Initially, the Model GST law classified 'actionable claims' as 'goods,' implying GST applicability. However, amendments introduced in the GST Act via Schedule III by the Lok Sabha now clarify that actionable claims, excluding lottery, betting, and gambling, are neither considered a supply of goods nor services. Consequently, GST applies solely to lottery, betting, and gambling, but not to other forms of actionable claims. Actionable claims refer to claims enforceable only through legal proceedings, such as book debts, bills of exchange, or promissory notes. A book debt, for example, is transferable under the Transfer of Property Act but not sellable as goods. Similarly, bills of exchange and promissory notes can be transferred through delivery or endorsement under the Negotiable Instruments Act, but not sold as commodities.

Conclusion

These modifications demonstrate the government's efforts to streamline GST implementation and minimize potential disputes.
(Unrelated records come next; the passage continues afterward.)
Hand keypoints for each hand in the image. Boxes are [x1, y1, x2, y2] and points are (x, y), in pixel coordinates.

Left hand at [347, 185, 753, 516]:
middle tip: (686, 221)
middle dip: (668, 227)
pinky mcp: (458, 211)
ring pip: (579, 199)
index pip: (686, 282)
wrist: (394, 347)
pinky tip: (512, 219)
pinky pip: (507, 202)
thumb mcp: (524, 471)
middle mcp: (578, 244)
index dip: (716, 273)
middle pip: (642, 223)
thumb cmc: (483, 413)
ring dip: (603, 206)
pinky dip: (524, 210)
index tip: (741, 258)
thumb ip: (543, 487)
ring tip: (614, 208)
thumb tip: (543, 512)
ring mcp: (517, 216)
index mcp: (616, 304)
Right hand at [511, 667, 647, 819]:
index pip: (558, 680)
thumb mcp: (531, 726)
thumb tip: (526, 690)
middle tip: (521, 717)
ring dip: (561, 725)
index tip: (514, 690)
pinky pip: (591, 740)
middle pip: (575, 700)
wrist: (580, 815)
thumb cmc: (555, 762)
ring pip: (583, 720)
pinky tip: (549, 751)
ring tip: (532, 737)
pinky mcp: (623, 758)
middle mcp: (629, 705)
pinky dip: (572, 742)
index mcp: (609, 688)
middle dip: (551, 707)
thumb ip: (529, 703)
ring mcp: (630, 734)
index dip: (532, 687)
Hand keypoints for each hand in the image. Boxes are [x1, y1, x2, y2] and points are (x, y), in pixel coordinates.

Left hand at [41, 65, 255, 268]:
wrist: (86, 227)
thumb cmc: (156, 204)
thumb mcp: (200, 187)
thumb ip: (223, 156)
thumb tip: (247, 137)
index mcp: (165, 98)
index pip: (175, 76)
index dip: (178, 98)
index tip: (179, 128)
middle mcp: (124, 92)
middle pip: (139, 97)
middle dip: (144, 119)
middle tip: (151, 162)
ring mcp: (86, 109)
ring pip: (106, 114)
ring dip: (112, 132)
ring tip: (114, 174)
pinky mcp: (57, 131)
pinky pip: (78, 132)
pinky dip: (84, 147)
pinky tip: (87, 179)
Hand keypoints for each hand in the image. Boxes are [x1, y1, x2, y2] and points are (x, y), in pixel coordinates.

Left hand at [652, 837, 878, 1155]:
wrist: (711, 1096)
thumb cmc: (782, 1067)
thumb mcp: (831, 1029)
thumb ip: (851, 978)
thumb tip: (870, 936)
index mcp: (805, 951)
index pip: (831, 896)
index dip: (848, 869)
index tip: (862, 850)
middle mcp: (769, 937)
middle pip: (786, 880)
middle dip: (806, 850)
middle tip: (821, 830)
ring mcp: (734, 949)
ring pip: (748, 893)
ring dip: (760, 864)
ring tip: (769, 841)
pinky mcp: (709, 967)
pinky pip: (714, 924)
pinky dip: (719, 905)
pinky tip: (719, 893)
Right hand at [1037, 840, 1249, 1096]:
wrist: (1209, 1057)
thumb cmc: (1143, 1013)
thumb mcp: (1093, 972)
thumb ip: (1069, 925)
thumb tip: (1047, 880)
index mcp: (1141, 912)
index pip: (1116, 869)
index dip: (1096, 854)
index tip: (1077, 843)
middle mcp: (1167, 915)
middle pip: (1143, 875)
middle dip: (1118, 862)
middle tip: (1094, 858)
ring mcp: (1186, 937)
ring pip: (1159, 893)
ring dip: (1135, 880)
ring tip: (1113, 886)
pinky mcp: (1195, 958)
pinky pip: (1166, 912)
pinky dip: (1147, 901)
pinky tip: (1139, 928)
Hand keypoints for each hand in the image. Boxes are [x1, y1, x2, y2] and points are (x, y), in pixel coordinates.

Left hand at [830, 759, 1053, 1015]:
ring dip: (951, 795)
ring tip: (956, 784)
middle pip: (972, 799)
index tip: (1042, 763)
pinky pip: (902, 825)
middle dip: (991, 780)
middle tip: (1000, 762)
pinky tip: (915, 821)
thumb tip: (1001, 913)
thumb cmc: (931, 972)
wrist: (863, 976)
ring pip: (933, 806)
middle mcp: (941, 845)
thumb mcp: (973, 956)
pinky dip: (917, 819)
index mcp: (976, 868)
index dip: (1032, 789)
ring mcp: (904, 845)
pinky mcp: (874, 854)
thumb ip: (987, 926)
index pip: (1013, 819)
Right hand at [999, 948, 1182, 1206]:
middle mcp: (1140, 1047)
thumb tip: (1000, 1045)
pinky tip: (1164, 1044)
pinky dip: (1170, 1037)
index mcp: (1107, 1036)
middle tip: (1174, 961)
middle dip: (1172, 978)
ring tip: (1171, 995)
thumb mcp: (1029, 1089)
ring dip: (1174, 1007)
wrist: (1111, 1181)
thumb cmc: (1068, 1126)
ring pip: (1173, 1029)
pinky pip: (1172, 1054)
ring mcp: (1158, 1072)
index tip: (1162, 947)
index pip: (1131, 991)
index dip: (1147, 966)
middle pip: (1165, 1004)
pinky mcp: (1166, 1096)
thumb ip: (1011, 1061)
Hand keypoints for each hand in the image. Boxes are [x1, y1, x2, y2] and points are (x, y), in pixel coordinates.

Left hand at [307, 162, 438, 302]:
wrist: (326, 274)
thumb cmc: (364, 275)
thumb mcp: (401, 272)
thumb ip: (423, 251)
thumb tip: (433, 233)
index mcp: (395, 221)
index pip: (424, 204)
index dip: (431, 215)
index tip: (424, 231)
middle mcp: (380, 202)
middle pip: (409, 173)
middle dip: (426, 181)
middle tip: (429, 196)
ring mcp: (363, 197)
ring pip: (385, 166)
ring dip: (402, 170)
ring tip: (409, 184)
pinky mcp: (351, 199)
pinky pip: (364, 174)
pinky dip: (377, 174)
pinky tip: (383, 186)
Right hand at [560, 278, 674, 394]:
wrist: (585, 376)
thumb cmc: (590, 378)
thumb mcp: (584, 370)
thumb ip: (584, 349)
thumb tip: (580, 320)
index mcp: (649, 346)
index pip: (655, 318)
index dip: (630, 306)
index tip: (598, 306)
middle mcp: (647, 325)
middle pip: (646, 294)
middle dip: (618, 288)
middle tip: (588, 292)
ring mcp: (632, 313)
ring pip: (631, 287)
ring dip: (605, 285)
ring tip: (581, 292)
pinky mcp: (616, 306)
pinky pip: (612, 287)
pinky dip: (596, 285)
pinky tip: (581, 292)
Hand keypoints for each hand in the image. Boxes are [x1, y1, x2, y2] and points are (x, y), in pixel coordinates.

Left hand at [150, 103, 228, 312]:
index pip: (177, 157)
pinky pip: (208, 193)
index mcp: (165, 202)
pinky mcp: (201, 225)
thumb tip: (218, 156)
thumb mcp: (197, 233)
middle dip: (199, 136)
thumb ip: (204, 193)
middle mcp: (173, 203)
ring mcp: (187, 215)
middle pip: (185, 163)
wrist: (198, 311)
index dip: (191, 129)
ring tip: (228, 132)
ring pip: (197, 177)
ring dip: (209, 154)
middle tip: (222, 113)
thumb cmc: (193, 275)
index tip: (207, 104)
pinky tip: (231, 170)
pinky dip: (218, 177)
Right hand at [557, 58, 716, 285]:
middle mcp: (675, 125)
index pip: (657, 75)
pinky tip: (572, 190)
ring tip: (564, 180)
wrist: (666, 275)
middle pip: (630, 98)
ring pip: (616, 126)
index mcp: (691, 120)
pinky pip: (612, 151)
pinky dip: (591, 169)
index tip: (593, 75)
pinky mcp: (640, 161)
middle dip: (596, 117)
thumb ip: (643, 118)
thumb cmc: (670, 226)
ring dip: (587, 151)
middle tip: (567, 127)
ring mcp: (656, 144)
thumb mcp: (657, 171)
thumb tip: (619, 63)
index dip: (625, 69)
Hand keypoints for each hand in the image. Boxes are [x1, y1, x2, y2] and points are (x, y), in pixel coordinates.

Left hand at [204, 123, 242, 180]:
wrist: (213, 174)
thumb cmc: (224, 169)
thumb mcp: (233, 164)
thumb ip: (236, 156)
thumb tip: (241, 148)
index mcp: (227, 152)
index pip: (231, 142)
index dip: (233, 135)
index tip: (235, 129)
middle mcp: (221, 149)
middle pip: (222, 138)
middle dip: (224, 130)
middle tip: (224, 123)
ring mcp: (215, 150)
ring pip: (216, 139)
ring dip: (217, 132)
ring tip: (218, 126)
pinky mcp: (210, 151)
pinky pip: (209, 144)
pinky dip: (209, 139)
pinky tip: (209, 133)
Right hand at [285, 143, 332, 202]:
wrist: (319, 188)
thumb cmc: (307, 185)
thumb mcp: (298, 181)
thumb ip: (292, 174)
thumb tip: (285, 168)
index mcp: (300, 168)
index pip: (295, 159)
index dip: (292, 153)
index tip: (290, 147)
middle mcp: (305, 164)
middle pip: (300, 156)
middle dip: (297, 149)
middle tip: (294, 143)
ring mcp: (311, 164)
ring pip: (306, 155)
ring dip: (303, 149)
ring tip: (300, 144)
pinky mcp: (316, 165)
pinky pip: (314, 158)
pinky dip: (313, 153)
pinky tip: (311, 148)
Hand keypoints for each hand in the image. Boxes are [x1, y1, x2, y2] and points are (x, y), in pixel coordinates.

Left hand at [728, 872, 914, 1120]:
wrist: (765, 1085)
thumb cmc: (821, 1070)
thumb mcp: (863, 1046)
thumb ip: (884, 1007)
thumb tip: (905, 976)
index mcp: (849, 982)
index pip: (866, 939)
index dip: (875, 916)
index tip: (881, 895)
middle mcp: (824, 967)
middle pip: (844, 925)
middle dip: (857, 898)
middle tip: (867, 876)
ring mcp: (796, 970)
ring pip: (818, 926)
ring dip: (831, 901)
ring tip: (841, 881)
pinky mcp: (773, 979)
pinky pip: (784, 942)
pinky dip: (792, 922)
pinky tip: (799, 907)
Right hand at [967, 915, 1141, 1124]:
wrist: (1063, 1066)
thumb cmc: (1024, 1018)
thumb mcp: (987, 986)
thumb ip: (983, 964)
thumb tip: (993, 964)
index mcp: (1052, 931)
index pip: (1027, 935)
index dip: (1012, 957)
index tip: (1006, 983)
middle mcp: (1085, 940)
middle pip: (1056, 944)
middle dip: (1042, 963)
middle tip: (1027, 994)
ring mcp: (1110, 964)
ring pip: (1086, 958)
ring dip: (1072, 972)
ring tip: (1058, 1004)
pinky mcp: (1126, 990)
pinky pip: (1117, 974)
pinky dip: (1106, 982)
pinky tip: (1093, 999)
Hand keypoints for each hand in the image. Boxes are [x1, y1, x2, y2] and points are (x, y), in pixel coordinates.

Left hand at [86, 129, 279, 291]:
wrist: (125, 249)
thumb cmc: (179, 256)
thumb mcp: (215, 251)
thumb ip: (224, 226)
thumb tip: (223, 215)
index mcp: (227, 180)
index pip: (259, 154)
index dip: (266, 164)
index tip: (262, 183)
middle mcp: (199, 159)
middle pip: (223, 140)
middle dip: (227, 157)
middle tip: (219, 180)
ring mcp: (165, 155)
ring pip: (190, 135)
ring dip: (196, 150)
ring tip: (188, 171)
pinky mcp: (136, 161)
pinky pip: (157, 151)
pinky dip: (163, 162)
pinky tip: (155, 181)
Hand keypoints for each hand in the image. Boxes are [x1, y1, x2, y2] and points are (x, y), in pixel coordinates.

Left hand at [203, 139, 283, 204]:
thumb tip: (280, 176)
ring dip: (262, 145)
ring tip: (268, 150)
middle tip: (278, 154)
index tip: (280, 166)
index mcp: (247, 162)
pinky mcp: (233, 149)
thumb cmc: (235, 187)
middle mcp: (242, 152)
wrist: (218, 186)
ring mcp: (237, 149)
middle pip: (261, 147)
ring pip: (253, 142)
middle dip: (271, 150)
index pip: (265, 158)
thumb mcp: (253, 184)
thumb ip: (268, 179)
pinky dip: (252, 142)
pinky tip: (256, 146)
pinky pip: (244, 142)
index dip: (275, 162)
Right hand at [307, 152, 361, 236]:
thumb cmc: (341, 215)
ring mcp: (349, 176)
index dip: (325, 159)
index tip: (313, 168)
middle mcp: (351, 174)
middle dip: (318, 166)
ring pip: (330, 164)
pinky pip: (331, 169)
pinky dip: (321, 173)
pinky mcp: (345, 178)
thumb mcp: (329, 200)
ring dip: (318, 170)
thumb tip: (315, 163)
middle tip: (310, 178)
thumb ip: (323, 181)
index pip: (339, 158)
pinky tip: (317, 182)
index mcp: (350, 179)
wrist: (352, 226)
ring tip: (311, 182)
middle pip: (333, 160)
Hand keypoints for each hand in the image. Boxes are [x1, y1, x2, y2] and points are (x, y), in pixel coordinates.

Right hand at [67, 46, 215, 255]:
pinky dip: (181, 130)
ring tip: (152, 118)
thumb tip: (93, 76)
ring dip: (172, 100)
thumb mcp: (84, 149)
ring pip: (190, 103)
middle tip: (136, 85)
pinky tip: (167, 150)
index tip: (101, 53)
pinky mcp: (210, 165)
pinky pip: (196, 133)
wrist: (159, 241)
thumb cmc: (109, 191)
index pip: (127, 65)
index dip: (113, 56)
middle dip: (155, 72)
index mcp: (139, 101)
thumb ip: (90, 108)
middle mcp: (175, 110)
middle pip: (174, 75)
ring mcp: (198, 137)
Frequently Asked Questions

What are the primary objectives of the Goods and Services Tax (GST) in India?
The GST aims to simplify the indirect tax structure, reduce the cascading effect of taxes, and create a common national market, thereby boosting economic growth and improving tax compliance.
How is the GST Council structured and what is its main function?
The GST Council is a joint forum of the Centre and States, chaired by the Union Finance Minister. Its main function is to make recommendations to the Union and State Governments on issues related to GST, including tax rates, exemptions, and rules.
What is the difference between CGST, SGST, IGST, and UTGST?
CGST (Central GST) is levied by the Central Government on intra-state supplies. SGST (State GST) is levied by State Governments on intra-state supplies. IGST (Integrated GST) is levied by the Central Government on inter-state supplies and imports. UTGST (Union Territory GST) is levied by Union Territories on intra-UT supplies.
Can a small business opt for the Composition Scheme under GST?
Yes, small businesses with a turnover below a certain threshold (currently Rs. 1.5 crore for most states, Rs. 75 lakh for special category states) can opt for the Composition Scheme, which allows them to pay GST at a lower, fixed rate on their turnover, simplifying compliance.
What is an Input Tax Credit (ITC) under GST and why is it important?
ITC allows registered businesses to claim credit for the GST paid on purchases of goods and services used for business purposes. It is crucial because it eliminates the cascading effect of taxes, ensuring that tax is paid only on the value added at each stage of the supply chain.